CREMONA: IL PRESIDENTE DEL CONSORZIO AGRARIO PAOLO VOLTINI CONDANNATO A 4 ANNI E 6 MESI

Paolo Voltini, presidente del Consorzio Agrario, di Coldiretti Cremona e Coldiretti Lombardia è stato condannato dalla Corte d’Appello di Brescia a 4 anni e 6 mesi di reclusione, per estorsione aggravata nei confronti di due dipendenti a lui «sgraditi», perché assunti dalla precedente gestione del Consorzio Agrario. Nel 2015 dipendenti erano stati costretti a firmare le proprie dimissioni in una stanza, senza la possibilità di uscire e di fare una telefonata, ed erano stati minacciati pesantemente riguardo alla loro carriera. La Corte d’Appello ha confermato la condanna per Voltini a risarcire con 20 mila euro (una provvisionale immediatamente esecutiva) i danni a Paolo Ferrari e a Ersilio Colombo, all’epoca dei fatti l’uno responsabile, l’altro venditore della divisione macchine, parti civili nel processo con gli avvocati Luca Vinciguerra e Luigi Lupinacci. I giudici hanno confermato la condanna per Tullo Soregaroli, uomo di Coldiretti, consulente del Consorzio, ridotta a 2 anni e 4 mesi di reclusione rispetto ai 3 anni e 4 mesi presi in primo grado, in relazione al caso Colombo.
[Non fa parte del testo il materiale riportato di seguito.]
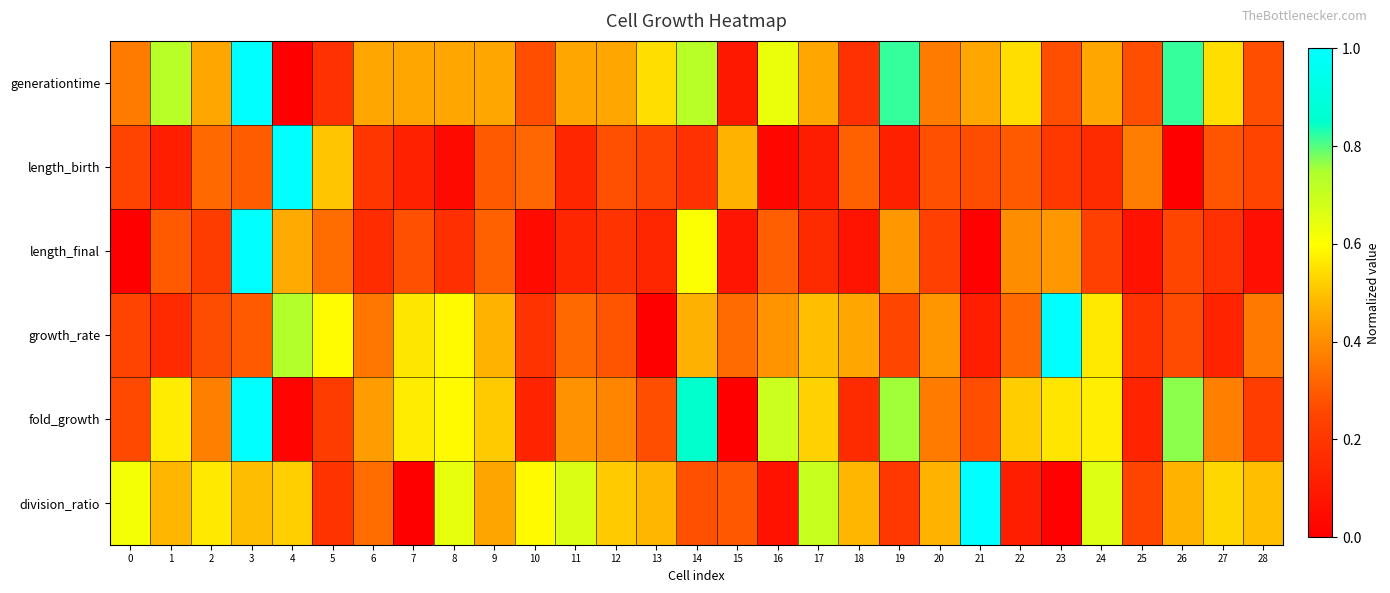

Which has a higher value, 25 or 10?

25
Nello specifico, Voltini aveva minacciato di trascinare in tribunale i due dipendenti per aver causato un «generico» buco di 800 mila euro alle casse del Consorzio. La difesa si era aggrappata ai conti non in ordine del settore macchine emersi da un’indagine commissionata nel maggio del 2015 alla Reviprof spa, società di revisione che nel report consegnato il 12 giugno successivo, rilevò una perdita costante di circa 1 milione di euro all’anno, dal 2011 al 2014. Da qui, la tesi sostenuta dalla difesa, ma respinta già dal gup, della «sussistenza dei presupposti per un licenziamento per giusta causa di Ferrari e Colombo». I due dipendenti del Consorzio erano stati assunti nel 2013 «quando il settore — aveva osservato il gup — versava già in questa situazione di perdita costante e cronica», dunque «preesistente, proprio perché strutturale». Una crisi del settore in un mercato molto concorrenziale. Inoltre, grazie ad una «nuova strategia di gestione, Ferrari portò ad un rilevante incremento del fatturato, passato da 10 a 20 milioni di euro nel 2014. Secondo l’accusa, non potendo licenziarli per giusta causa, Voltini agì con le minacce.